Bij het in-/en uitademen draait het allemaal om het inademen van zuurstof en het uitademen van koolzuur. Dat onze longen hierbij van cruciaal belang zijn, moge duidelijk zijn. Het zijn namelijk de longen die ervoor zorgen dat deze gasuitwisseling naar behoren gebeurt. Zonder longen, geen zuurstof en zonder zuurstof, kunnen we onmogelijk leven.

De aan-/en afvoer van lucht

Elk mens is in het bezit van twee longen, een rechter en een linker. De linkerlong is bijna altijd wat kleiner dan de rechterlong, omdat hier het hart ruimte inneemt. Om de longen liggen twee longvliezen met een beetje “glijmiddel” ertussen, dat ervoor zorgt dat het contact met de borstwand gesmeerd verloopt. Onder de longen ligt een grote platte peesachtige spier, het middenrif of diafragma, die als een soort pomp werkt om zuurstof in de longen te trekken en kooldioxide uit te blazen. Tijdens de inademing trekken de tussenribspieren de ribben omhoog en het middenrif gaat naar beneden (de buik zet uit). Door het vergroten van de borstholte trekken we de longen open en zuigen zo de lucht aan. Het uitademen gebeurt doordat we de spieren ontspannen en zodoende de ruimte in de longen weer verkleinen. Hoewel inademen wel degelijk enige inspanning kost, kun je het uitademen vergelijken met een soort van reflex dat in feite automatisch gebeurt.

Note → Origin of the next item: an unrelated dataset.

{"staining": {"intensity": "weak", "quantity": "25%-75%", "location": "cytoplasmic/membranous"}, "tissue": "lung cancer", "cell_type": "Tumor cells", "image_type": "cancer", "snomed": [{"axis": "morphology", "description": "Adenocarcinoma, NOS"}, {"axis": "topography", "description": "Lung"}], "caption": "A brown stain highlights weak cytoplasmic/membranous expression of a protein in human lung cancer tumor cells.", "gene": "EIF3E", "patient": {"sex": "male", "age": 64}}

Welnu, wat er gebeurt bij het inademen is dat de lucht met zuurstof eerst de longen moeten bereiken om ons bloed te kunnen voorzien van zuurstof. De luchtwegen gelden hier als onze hoofdleidingen waardoor zuurstof onze longen (of eigenlijk longblaasjes) kan bereiken en waardoor koolzuur onze lichaam weer kan verlaten. Per 24 uur passeert er zo’n 10.000 tot 20.000 liter lucht door onze luchtwegen. Dat begint bij de zogenaamd hogere luchtwegen: de mond, de neus en de keel. Het slijmvlies aan de binnenkant van deze luchtwegen, ook wel het epitheel genoemd, zorgt ervoor dat de lucht al voor een deel bevochtigd wordt en dat kleine zwevende stofdeeltjes neerslaan. Vooral de neus heeft hierbij een belangrijke taak. Het slijmvlies dient bovendien als barrière voor schadelijke stofdeeltjes, bacteriën en virussen. Wanneer de lucht eenmaal de hogere luchtwegen is gepasseerd, vervolgt deze lucht de route naar de lagere luchtwegen: langs de stembanden, door de luchtpijp (trachea) en vervolgens door een zich snel vertakkend systeem van luchtpijpjes, de bronchiën, waarna uiteindelijk de longblaasjes bereikt wordt. Alle longblaasjes vormen samen met de bronchustakken de longen en hier gebeurt het echte werk.

Ademhalen

De longen zijn onderdeel van de kleine bloedsomloop. Vanuit de rechterkamer komen zuurstofarm en koolzuurrijk bloed in de longen dat vervolgens via de linkerboezem en linkerkamer in de grote bloedsomloop terecht komt. We hebben in het stukje hierboven de weg van de lucht bewandeld van het moment van binnenkomst via neus, mond en keel tot aan de longblaasjes waar de gaswisseling plaatsvindt. Het gaat als volgt: in de longblaasjes met een flinterdunne wand (die in totaal een 200m2 beslaan) zit zuurstof en daaromheen vervolgens het bloed dat het zuurstof moet opnemen. Omdat de wand zo dun is, kan de zuurstof het bloed bereiken via hele kleine haarvaatjes. De afgegeven zuurstof aan het bloed wordt ingewisseld tegen koolzuur uit zuurstofarm bloed om zo via het uitademen ons lichaam weer te verlaten.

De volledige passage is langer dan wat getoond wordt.